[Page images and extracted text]
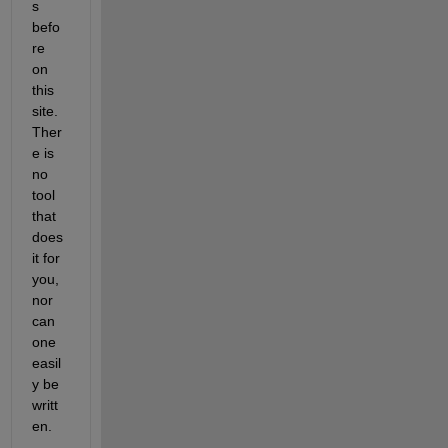
s 
befo
re 
on 
this 
site. 
Ther
e is 
no 
tool 
that 
does 
it for 
you, 
nor 
can 
one 
easil
y be 
writt
en.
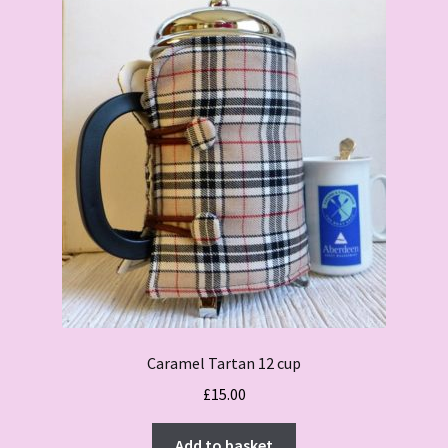
Caramel Tartan 12 cup
£
15.00
Add to basket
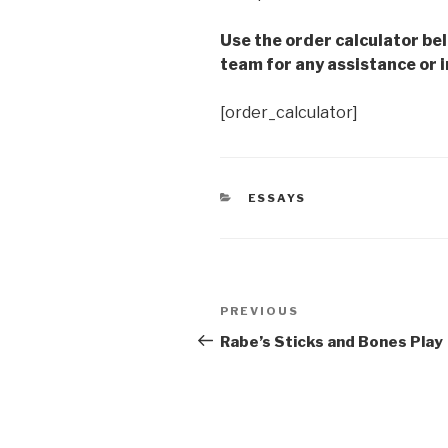
Use the order calculator be
team for any assistance or i
[order_calculator]
CATEGORIES
ESSAYS
Post
Previous
PREVIOUS
navigation
Post
Rabe’s Sticks and Bones Play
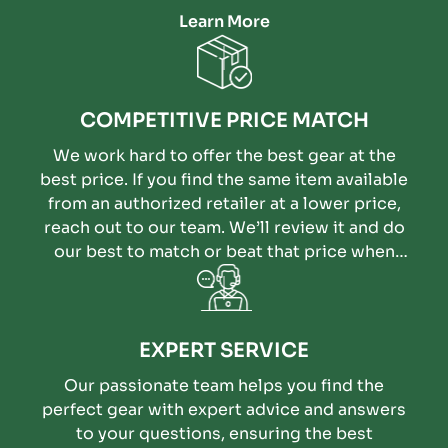
Learn More
COMPETITIVE PRICE MATCH
We work hard to offer the best gear at the
best price. If you find the same item available
from an authorized retailer at a lower price,
reach out to our team. We’ll review it and do
our best to match or beat that price when
possible.
EXPERT SERVICE
Our passionate team helps you find the
perfect gear with expert advice and answers
to your questions, ensuring the best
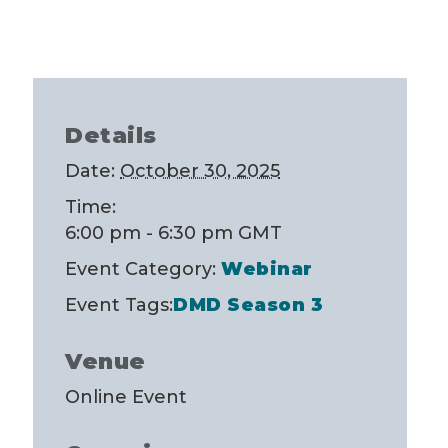
Details
Date:
October 30, 2025
Time:
6:00 pm - 6:30 pm
GMT
Event Category:
Webinar
Event Tags:
DMD Season 3
Venue
Online Event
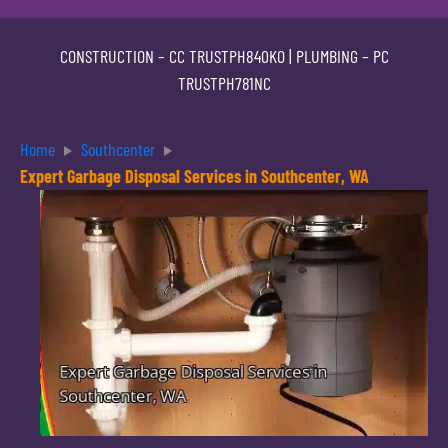
CONSTRUCTION –
CC TRUSTPH840KO
| PLUMBING –
PC
TRUSTPH781NC
Home
Southcenter
Expert Garbage Disposal Services in Southcenter, WA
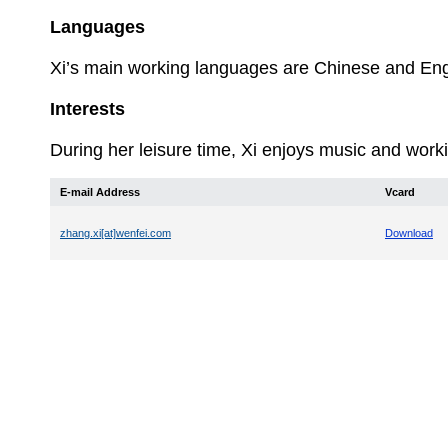
Languages
Xi’s
main working languages are Chinese and Eng
Interests
During her leisure time, Xi enjoys music and worki
E-mail Address
Vcard
zhang.xi[at]wenfei.com
Download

** How to complete this task **
Copy the lines above exactly, starting at the one with "best price. If" and ending at the one with "October 30, 2025", both included. Leave out any pictures and add nothing else.

** Output **
best price. If you find the same item available
from an authorized retailer at a lower price,
reach out to our team. We’ll review it and do
our best to match or beat that price when
possible.
EXPERT SERVICE
Our passionate team helps you find the
perfect gear with expert advice and answers
to your questions, ensuring the best
Details
Date:
October 30, 2025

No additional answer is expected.